There are people in this world who, after realizing it was only their couch they’d been loving, don’t renounce that love and instead remember it as something real.  Imagine a world where people are created and treated like objects (that world is this one), so that if one really could care for objects, then one could really care for an other.  Je est un autre.  

However I think or don’t think back on Colebrook’s paper, I think it wanted something similar to happen.  If it did in fact want [literary criticism] to give the text life, to give life to the text, why should we hesitate at that call to arms?  Why do we hesitate to believe that the text has something more to offer us than an interface for a study of period, or genre/gender, ‘material cultures’, etc.?  Is it that we sometimes treat literature like a natural resource, something for consumption/commodification?  If our work should be without empathy, without compassion, are we not laborers unawares?  
I’m wondering about these lines from Fred Moten:

     where the theoreticians will become senses in their practice

     where the theoreticians will not be seeing, hearing
     where the theoreticians will sear, the theoretician is a seer
     where the theoreticians will be seen and heard in their practice

     where the theoreticians will touch themselves
     where the theoreticians will become sensual in their practice

     where the reverse will always be in excess

          ––from “where the blues began”

2 comments:

Sarah H said...

Hi Bryan,

Thanks for this post. These questions of methodology, academic rigor and more generally what’s at stake when we engage with literary works have been floating around in my brain as well. I’m interested in your reason for choosing Rankine’s work for these posts. You said you wanted to show your readers “what a beautiful book it is.” That might be construed a selfish reason to write about a book, but decidedly no more selfish than mine— to figure out why I don't find Pointed Firs to be a “beautiful book.” One could easily argue that your methodology is far more respectful to the author and to the book than mine. However, I’m curious about what can actually be gained by singing the praises of an authors work? What can we learn from that kind of practice? Of course, maybe thats not the point of literature—I doubt that these works were created to be analyzed. But, that’s what we’ve signed up for—to use literary works as springboards for our own theoretical questions. Bottom line: I don’t really have an answer. I feel like I now have a greater appreciation for my chosen text now that I’ve spent two months picking it apart that I can argue about with others. I can now do what you started out wanting to do, so maybe that’s pretty cool. Not sure about rigorous, but definitely cool. Thanks again for your honesty and artfulness in this post.

-Sarah

Zach K. said...

Hi Bryan,

Really interesting post! I like how you subtly draw on your previous work on Rankine, while simultaneously interpolating/expanding answers to others' comments.
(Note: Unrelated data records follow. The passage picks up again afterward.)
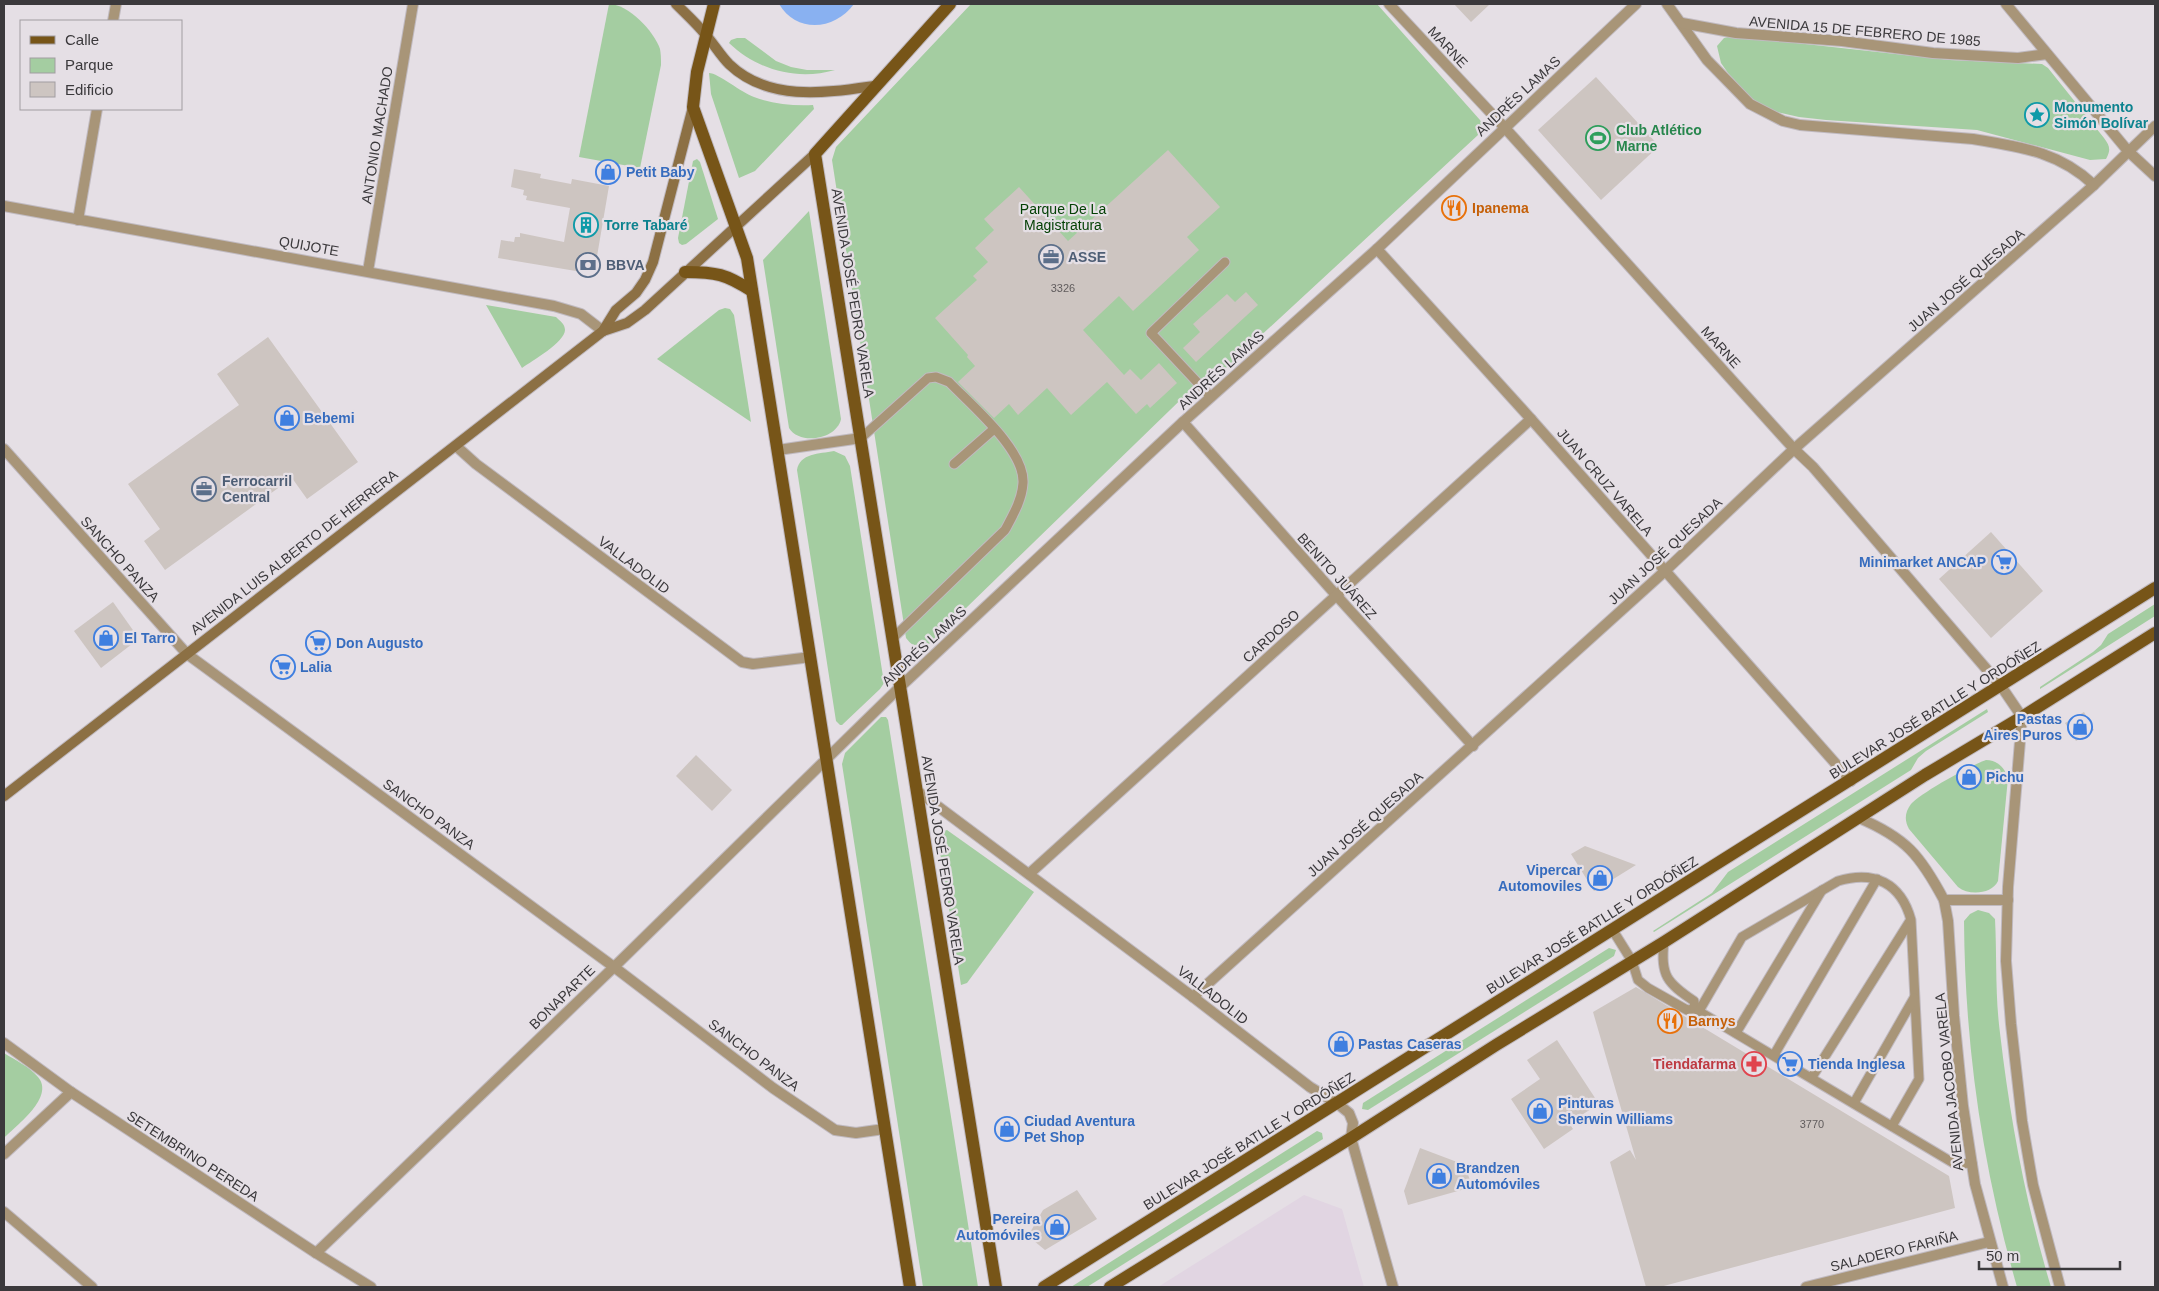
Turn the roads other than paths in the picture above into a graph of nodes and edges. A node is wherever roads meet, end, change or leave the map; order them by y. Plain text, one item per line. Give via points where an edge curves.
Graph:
1 (116, 4) edge
2 (413, 4) edge
3 (676, 4) edge
4 (714, 4) edge
5 (950, 4) edge
6 (1389, 4) edge
7 (1636, 4) edge
8 (1666, 4) edge
9 (2006, 4) edge
10 (113, 20) edge
11 (1682, 23) junction
12 (705, 34) junction
13 (2047, 54) junction
14 (874, 86) junction
15 (693, 107) junction
16 (98, 110) edge
17 (2155, 126) edge
18 (1505, 128) junction
19 (2128, 151) junction
20 (815, 154) junction
21 (2155, 176) edge
22 (2094, 185) junction
23 (4, 206) edge
24 (78, 220) junction
25 (737, 225) junction
26 (1376, 249) junction
27 (1225, 262) dead end
28 (368, 271) junction
29 (685, 272) junction
30 (752, 291) junction
31 (603, 331) junction
32 (1211, 397) junction
33 (1532, 419) junction
34 (1183, 422) junction
35 (994, 429) junction
36 (860, 438) junction
37 (456, 446) junction
38 (4, 449) edge
39 (1794, 449) junction
40 (778, 450) junction
41 (954, 464) dead end
42 (1665, 571) junction
43 (2155, 588) edge
44 (1336, 595) junction
45 (2155, 633) edge
46 (892, 639) junction
47 (187, 654) junction
48 (811, 657) junction
49 (2001, 686) junction
50 (900, 687) junction
51 (2022, 717) junction
52 (1473, 746) junction
53 (826, 759) junction
54 (1851, 781) junction
55 (916, 790) junction
56 (4, 796) edge
57 (1859, 818) junction
58 (1029, 874) junction
59 (1877, 879) junction
60 (1824, 888) junction
61 (1944, 900) junction
62 (2008, 900) junction
63 (1910, 920) junction
64 (1612, 929) junction
65 (1664, 942) junction
66 (1632, 961) junction
67 (614, 967) junction
68 (1193, 997) junction
69 (1915, 998) junction
70 (1697, 1010) junction
71 (1736, 1032) junction
72 (4, 1043) edge
73 (1774, 1055) junction
74 (1812, 1077) junction
75 (71, 1092) junction
76 (1854, 1103) junction
77 (1338, 1104) junction
78 (1892, 1126) junction
79 (884, 1130) junction
80 (1351, 1138) junction
81 (4, 1154) edge
82 (1972, 1163) junction
83 (4, 1212) edge
84 (1989, 1242) junction
85 (316, 1253) junction
86 (92, 1287) edge
87 (372, 1287) edge
88 (910, 1287) edge
89 (996, 1287) edge
90 (1044, 1287) edge
91 (1110, 1287) edge
92 (1393, 1287) edge
93 (1806, 1287) edge
94 (2003, 1287) edge
95 (2060, 1287) edge

1 - 10 street
2 - 28 street, ANTONIO MACHADO
3 - 12 main road
4 - 12 main road, AVENIDA LUIS ALBERTO DE HERRERA
5 - 14 main road, AVENIDA LUIS ALBERTO DE HERRERA
6 - 18 street, MARNE
7 - 18 street, ANDRÉS LAMAS
8 - 11 street
9 - 13 street
11 - 13 street, AVENIDA 15 DE FEBRERO DE 1985 via 1736,33 1842,41 1933,53 2018,58
11 - 22 street via 1707,60 1750,104 1783,121 1973,139 2012,146 2061,160
12 - 14 main road via 730,64 766,86 794,93
12 - 15 main road, AVENIDA LUIS ALBERTO DE HERRERA
13 - 19 street
14 - 20 main road, AVENIDA LUIS ALBERTO DE HERRERA
15 - 25 main road
15 - 31 main road, AVENIDA LUIS ALBERTO DE HERRERA via 653,262 636,293 616,310
16 - 24 street
17 - 19 street, JUAN JOSÉ QUESADA
18 - 26 street, ANDRÉS LAMAS
18 - 39 street, MARNE
19 - 21 street
19 - 22 street, JUAN JOSÉ QUESADA
20 - 25 main road, AVENIDA LUIS ALBERTO DE HERRERA
20 - 36 main road, AVENIDA JOSÉ PEDRO VARELA
22 - 39 street, JUAN JOSÉ QUESADA
23 - 24 street, QUIJOTE
24 - 28 street, QUIJOTE
25 - 29 main road, AVENIDA LUIS ALBERTO DE HERRERA
25 - 30 main road
26 - 32 street, ANDRÉS LAMAS
26 - 33 street, JUAN CRUZ VARELA
27 - 32 lane via 1151,333
28 - 31 street, QUIJOTE via 554,306 581,314
29 - 30 main road via 730,277
29 - 31 main road, AVENIDA LUIS ALBERTO DE HERRERA via 627,323
30 - 40 main road
31 - 37 main road, AVENIDA LUIS ALBERTO DE HERRERA
32 - 34 street, ANDRÉS LAMAS
33 - 42 street, JUAN CRUZ VARELA
33 - 44 street, CARDOSO
34 - 44 street, BENITO JUÁREZ
34 - 50 street, ANDRÉS LAMAS
35 - 36 lane via 949,382 936,377 928,378
35 - 41 lane
35 - 46 lane via 1019,460 1023,482 1015,511 1005,530
36 - 40 street
36 - 46 main road, AVENIDA JOSÉ PEDRO VARELA
37 - 47 main road, AVENIDA LUIS ALBERTO DE HERRERA
37 - 48 street, VALLADOLID via 742,662 753,664
38 - 47 street, SANCHO PANZA
39 - 42 street, JUAN JOSÉ QUESADA
39 - 49 street, MARNE
40 - 48 main road
42 - 52 street, JUAN JOSÉ QUESADA
42 - 54 street, JUAN CRUZ VARELA
43 - 49 main road, BULEVAR JOSÉ BATLLE Y ORDÓÑEZ
44 - 52 street, BENITO JUÁREZ
44 - 58 street, CARDOSO
45 - 51 main road
46 - 50 main road, AVENIDA JOSÉ PEDRO VARELA
47 - 56 main road, AVENIDA LUIS ALBERTO DE HERRERA
47 - 67 street, SANCHO PANZA
48 - 53 main road
49 - 51 street, MARNE
49 - 54 main road, BULEVAR JOSÉ BATLLE Y ORDÓÑEZ
50 - 53 street, ANDRÉS LAMAS
50 - 55 main road, AVENIDA JOSÉ PEDRO VARELA
51 - 57 main road
51 - 62 street
52 - 68 street, JUAN JOSÉ QUESADA
53 - 67 street, BONAPARTE
53 - 79 main road
54 - 64 main road, BULEVAR JOSÉ BATLLE Y ORDÓÑEZ
55 - 58 street, VALLADOLID
55 - 89 main road, AVENIDA JOSÉ PEDRO VARELA
57 - 61 street, AVENIDA JACOBO VARELA via 1895,835 1908,846
57 - 65 main road
58 - 68 street, VALLADOLID
59 - 60 lane via 1853,876
59 - 63 lane via 1906,902
59 - 73 lane
60 - 70 lane via 1742,936
60 - 71 lane
61 - 62 street
61 - 82 street, AVENIDA JACOBO VARELA via 1963,1106
62 - 95 street via 2006,961 2022,1121 2033,1185
63 - 69 lane
63 - 74 lane
64 - 66 lane
64 - 77 main road, BULEVAR JOSÉ BATLLE Y ORDÓÑEZ
65 - 66 main road
65 - 70 lane via 1665,975 1671,986 1694,1001
66 - 70 lane via 1638,980 1648,988 1687,1010
66 - 80 main road
67 - 79 street, SANCHO PANZA via 773,1088 835,1130 856,1133
67 - 85 street, BONAPARTE
68 - 77 street, VALLADOLID via 1310,1087
69 - 76 lane
69 - 78 lane via 1918,1079
70 - 71 lane
71 - 73 lane
72 - 75 street, SETEMBRINO PEREDA
73 - 74 lane
74 - 76 lane
75 - 81 street
75 - 85 street, SETEMBRINO PEREDA
76 - 78 lane
77 - 80 street, VALLADOLID via 1349,1113 1353,1123
77 - 90 main road, BULEVAR JOSÉ BATLLE Y ORDÓÑEZ
78 - 82 lane via 1956,1164
79 - 88 main road
80 - 91 main road
80 - 92 street, VALLADOLID
82 - 84 street, AVENIDA JACOBO VARELA
83 - 86 street
84 - 93 street, SALADERO FARIÑA
84 - 94 street, AVENIDA JACOBO VARELA
85 - 87 street, SETEMBRINO PEREDA

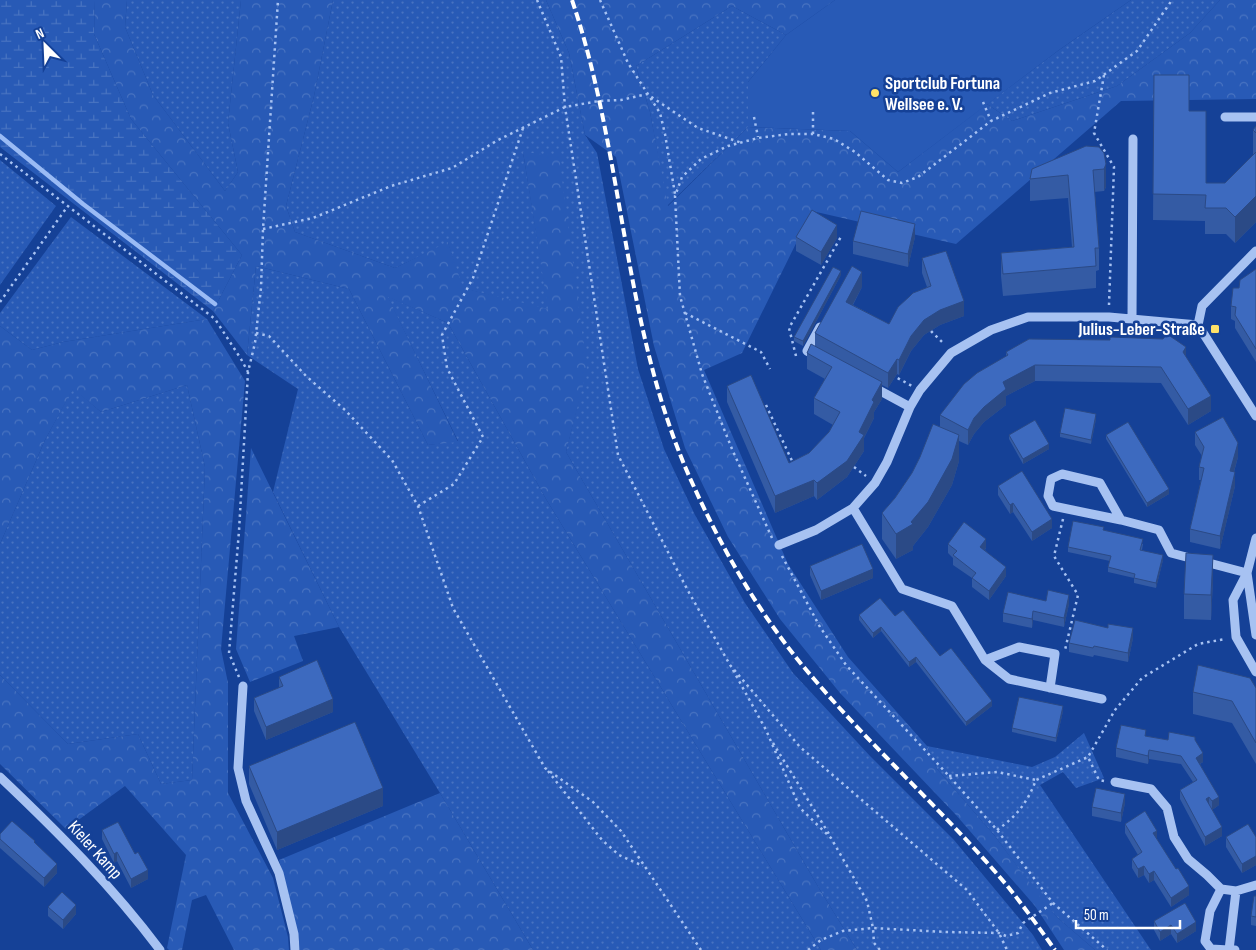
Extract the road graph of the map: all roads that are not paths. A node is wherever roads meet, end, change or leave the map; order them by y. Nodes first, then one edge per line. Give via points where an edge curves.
1 (1224, 117) dead end
2 (1256, 117) edge
3 (1133, 139) dead end
4 (1256, 251) edge
5 (1132, 318) junction
6 (824, 319) edge
7 (1198, 325) junction
8 (824, 360) edge
9 (867, 384) edge
10 (910, 407) junction
11 (1256, 416) edge
12 (852, 508) junction
13 (1121, 520) junction
14 (1256, 538) edge
15 (777, 545) road end
16 (1247, 573) junction
17 (1256, 636) edge
18 (985, 660) junction
19 (1256, 672) edge
20 (243, 686) road end
21 (1050, 688) junction
22 (1102, 699) dead end
23 (0, 777) edge
24 (1115, 782) road end
25 (1256, 884) edge
26 (1221, 889) junction
27 (1236, 891) junction
28 (160, 950) edge
29 (295, 950) edge
30 (1229, 950) edge
31 (1235, 950) edge

1 - 2 street
3 - 5 street
4 - 7 street via 1202,306
5 - 7 street
5 - 10 street via 1028,317 991,330 952,353 920,390
6 - 8 street via 807,351
7 - 11 street
9 - 10 street
10 - 12 street via 875,483
12 - 15 street via 816,530
12 - 18 street via 902,589 952,606
13 - 13 street via 1054,506 1048,496 1051,479 1062,474 1100,482
13 - 16 street via 1159,530 1171,553
14 - 16 street
16 - 17 street
16 - 19 street via 1233,600 1236,637
18 - 21 street via 1009,679
18 - 21 street via 1020,647 1056,654
20 - 29 street via 238,768 246,801 280,873
21 - 22 street
23 - 28 street, Kieler Kamp via 61,836
24 - 26 street via 1151,789 1167,808 1174,838 1188,859
25 - 27 street
26 - 27 street
26 - 30 street via 1210,910 1205,941 1211,949
27 - 30 street
30 - 31 street

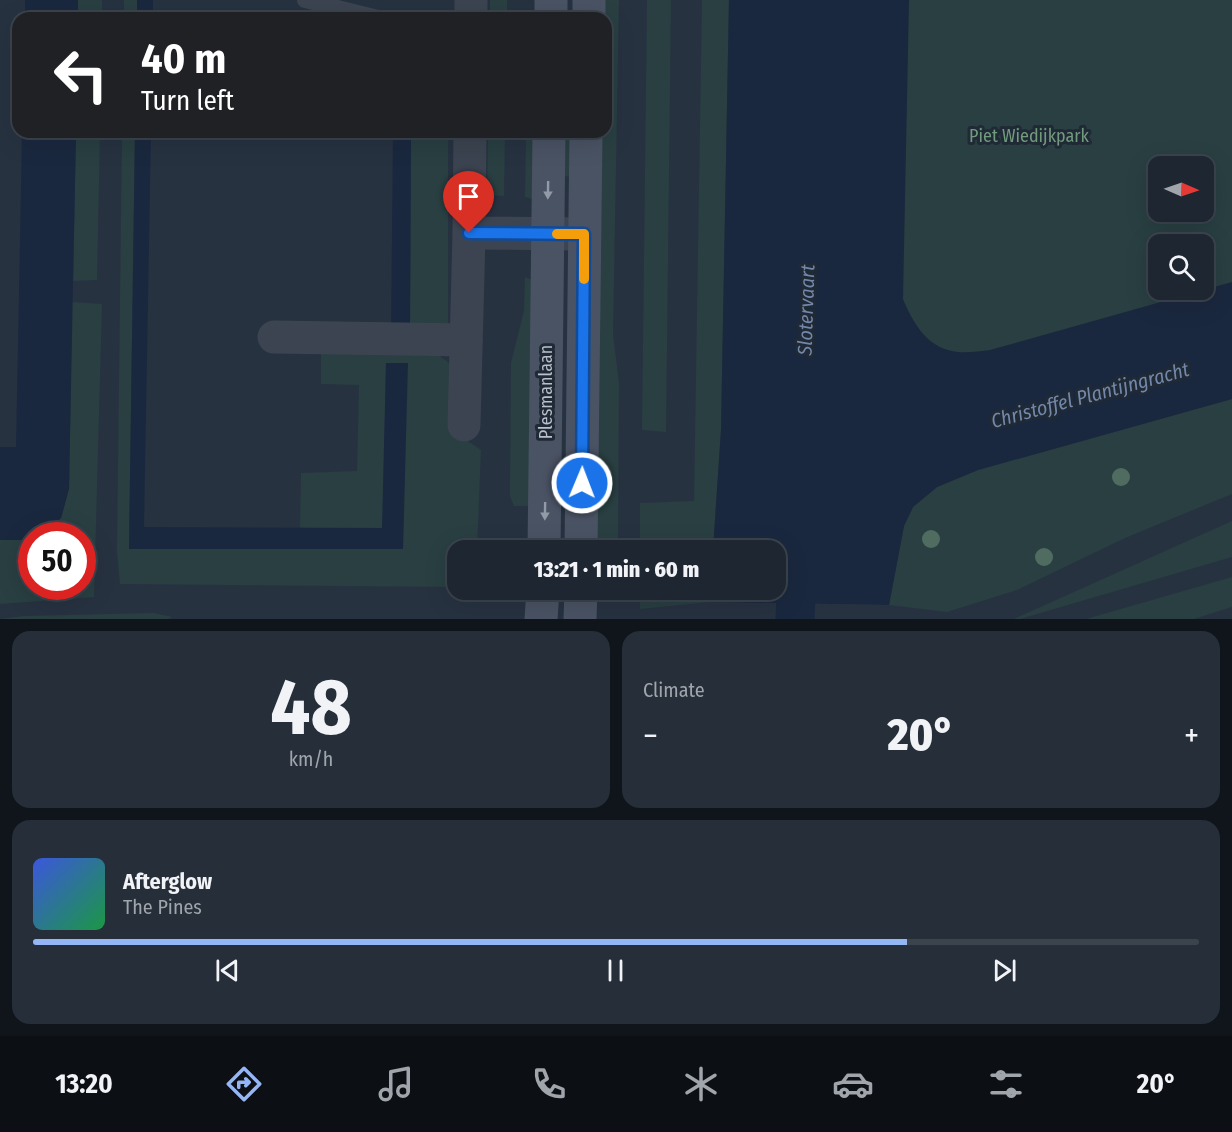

Rankine's words in your first excerpt are striking and poignant: "I could be all that seems, or rather I could be all that I am --fictional. Ultimately I could face reality undisturbed by my own mortality." Not only do these words demonstrate a seeming obsession with aging and time (also the objectification of human beings), but they also can be applied rather nicely to engagement with and reading of texts. I, as a student-scholar, can imagine that a text is all that it seems, and even what it doesn't or cannot seem, or I can consider its fictionality as mortalizing concretization (perhaps a type of killing).

In my comment to Megan, I touch on the idea of single categories of analysis being unfit, as they seem to perpetuate static conventionality. Instead, I would argue, as you point out, that being in the world is a constant, multifarious, lived obscuring. Academic obsessions over analytic applicability/methodology deter and detract from understandings of self-awareness and social connectivity. They can lead away from the love of one another (and the understanding of profoundly multifaceted, relative subjectivities), which needs to replace the object-love that capitalism exponentially engenders.